All entries should be copied exactly, none left out.

Object change descriptions

::::

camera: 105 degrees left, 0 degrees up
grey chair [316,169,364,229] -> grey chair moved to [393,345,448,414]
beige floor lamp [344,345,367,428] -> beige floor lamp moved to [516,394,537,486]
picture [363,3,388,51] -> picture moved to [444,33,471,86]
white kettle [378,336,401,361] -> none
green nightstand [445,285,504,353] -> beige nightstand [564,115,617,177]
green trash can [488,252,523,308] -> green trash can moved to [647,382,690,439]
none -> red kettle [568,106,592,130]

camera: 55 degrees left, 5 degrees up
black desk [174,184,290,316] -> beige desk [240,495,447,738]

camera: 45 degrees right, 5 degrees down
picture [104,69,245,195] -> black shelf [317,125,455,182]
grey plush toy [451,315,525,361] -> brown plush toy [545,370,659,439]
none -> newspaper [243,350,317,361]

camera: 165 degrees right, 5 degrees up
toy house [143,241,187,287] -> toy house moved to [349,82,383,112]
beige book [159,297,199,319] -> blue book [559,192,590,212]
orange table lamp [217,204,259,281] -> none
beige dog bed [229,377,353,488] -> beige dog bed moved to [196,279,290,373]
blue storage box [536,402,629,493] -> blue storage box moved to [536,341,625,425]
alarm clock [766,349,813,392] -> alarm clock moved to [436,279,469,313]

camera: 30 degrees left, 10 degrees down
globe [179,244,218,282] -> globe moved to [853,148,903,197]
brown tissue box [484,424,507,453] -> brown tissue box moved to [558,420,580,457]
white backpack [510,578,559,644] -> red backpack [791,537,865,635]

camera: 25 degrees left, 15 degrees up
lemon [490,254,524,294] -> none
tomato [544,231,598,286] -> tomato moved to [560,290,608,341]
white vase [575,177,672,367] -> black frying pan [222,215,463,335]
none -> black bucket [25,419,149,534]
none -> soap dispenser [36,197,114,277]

::::

-- WRITTEN REPLY --
camera: 105 degrees left, 0 degrees up
grey chair [316,169,364,229] -> grey chair moved to [393,345,448,414]
beige floor lamp [344,345,367,428] -> beige floor lamp moved to [516,394,537,486]
picture [363,3,388,51] -> picture moved to [444,33,471,86]
white kettle [378,336,401,361] -> none
green nightstand [445,285,504,353] -> beige nightstand [564,115,617,177]
green trash can [488,252,523,308] -> green trash can moved to [647,382,690,439]
none -> red kettle [568,106,592,130]

camera: 55 degrees left, 5 degrees up
black desk [174,184,290,316] -> beige desk [240,495,447,738]

camera: 45 degrees right, 5 degrees down
picture [104,69,245,195] -> black shelf [317,125,455,182]
grey plush toy [451,315,525,361] -> brown plush toy [545,370,659,439]
none -> newspaper [243,350,317,361]

camera: 165 degrees right, 5 degrees up
toy house [143,241,187,287] -> toy house moved to [349,82,383,112]
beige book [159,297,199,319] -> blue book [559,192,590,212]
orange table lamp [217,204,259,281] -> none
beige dog bed [229,377,353,488] -> beige dog bed moved to [196,279,290,373]
blue storage box [536,402,629,493] -> blue storage box moved to [536,341,625,425]
alarm clock [766,349,813,392] -> alarm clock moved to [436,279,469,313]

camera: 30 degrees left, 10 degrees down
globe [179,244,218,282] -> globe moved to [853,148,903,197]
brown tissue box [484,424,507,453] -> brown tissue box moved to [558,420,580,457]
white backpack [510,578,559,644] -> red backpack [791,537,865,635]

camera: 25 degrees left, 15 degrees up
lemon [490,254,524,294] -> none
tomato [544,231,598,286] -> tomato moved to [560,290,608,341]
white vase [575,177,672,367] -> black frying pan [222,215,463,335]
none -> black bucket [25,419,149,534]
none -> soap dispenser [36,197,114,277]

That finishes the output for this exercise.